-- What the exercise asks --
Identify each line in the listing below that contains the word "Rendered", and copy those lines in full.

-- Data shown --
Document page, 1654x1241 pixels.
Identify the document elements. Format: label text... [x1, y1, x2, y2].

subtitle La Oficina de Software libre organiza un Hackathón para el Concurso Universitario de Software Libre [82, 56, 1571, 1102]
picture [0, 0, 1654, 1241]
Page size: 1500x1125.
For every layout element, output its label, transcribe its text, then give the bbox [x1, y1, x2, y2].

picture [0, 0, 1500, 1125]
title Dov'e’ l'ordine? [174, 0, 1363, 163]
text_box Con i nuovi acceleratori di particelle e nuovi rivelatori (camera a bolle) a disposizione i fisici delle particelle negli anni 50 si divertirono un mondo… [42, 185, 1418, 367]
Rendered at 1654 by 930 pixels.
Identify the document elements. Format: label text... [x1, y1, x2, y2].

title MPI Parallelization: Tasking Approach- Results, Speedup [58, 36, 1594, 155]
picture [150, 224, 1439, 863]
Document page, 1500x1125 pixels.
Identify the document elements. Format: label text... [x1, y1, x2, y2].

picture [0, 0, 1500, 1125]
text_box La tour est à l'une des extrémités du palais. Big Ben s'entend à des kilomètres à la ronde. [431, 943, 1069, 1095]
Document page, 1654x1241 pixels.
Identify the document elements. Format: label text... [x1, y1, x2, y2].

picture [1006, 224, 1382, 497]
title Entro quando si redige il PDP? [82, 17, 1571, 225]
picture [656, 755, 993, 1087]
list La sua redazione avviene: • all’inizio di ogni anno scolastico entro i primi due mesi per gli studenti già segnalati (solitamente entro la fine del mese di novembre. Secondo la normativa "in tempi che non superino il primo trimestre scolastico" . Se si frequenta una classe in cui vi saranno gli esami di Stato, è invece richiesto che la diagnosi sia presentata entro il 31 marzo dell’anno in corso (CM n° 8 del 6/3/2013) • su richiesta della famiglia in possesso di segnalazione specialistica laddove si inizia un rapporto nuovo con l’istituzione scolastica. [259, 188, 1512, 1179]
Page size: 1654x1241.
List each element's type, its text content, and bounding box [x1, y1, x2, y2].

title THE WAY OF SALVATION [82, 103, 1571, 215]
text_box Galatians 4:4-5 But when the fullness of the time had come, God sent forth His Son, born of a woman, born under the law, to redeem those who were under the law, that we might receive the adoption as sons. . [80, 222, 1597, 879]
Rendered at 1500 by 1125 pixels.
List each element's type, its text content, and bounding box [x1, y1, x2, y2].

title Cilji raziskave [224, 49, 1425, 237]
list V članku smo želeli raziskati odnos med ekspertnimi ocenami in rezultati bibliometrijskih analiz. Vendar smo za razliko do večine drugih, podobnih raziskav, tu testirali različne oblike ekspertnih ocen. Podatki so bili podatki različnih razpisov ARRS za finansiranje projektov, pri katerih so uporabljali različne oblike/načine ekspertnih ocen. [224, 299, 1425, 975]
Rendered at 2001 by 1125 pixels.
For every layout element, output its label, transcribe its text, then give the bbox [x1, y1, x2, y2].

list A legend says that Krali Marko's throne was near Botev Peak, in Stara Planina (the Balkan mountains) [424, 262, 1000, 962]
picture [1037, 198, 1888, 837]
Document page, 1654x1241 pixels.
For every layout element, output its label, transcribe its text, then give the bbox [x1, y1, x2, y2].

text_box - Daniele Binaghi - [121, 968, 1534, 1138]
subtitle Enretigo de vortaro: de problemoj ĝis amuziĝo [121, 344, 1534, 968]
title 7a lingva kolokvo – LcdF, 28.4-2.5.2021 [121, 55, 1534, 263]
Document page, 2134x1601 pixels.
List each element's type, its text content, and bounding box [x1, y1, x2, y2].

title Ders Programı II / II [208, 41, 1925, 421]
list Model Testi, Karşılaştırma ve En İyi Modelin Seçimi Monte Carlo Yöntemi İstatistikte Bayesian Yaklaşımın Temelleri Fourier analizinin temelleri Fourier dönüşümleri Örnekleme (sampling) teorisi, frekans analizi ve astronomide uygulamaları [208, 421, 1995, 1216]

-- Task solution --
Rendered at 1654 by 930 pixels.
Rendered at 1500 by 1125 pixels.
Rendered at 2001 by 1125 pixels.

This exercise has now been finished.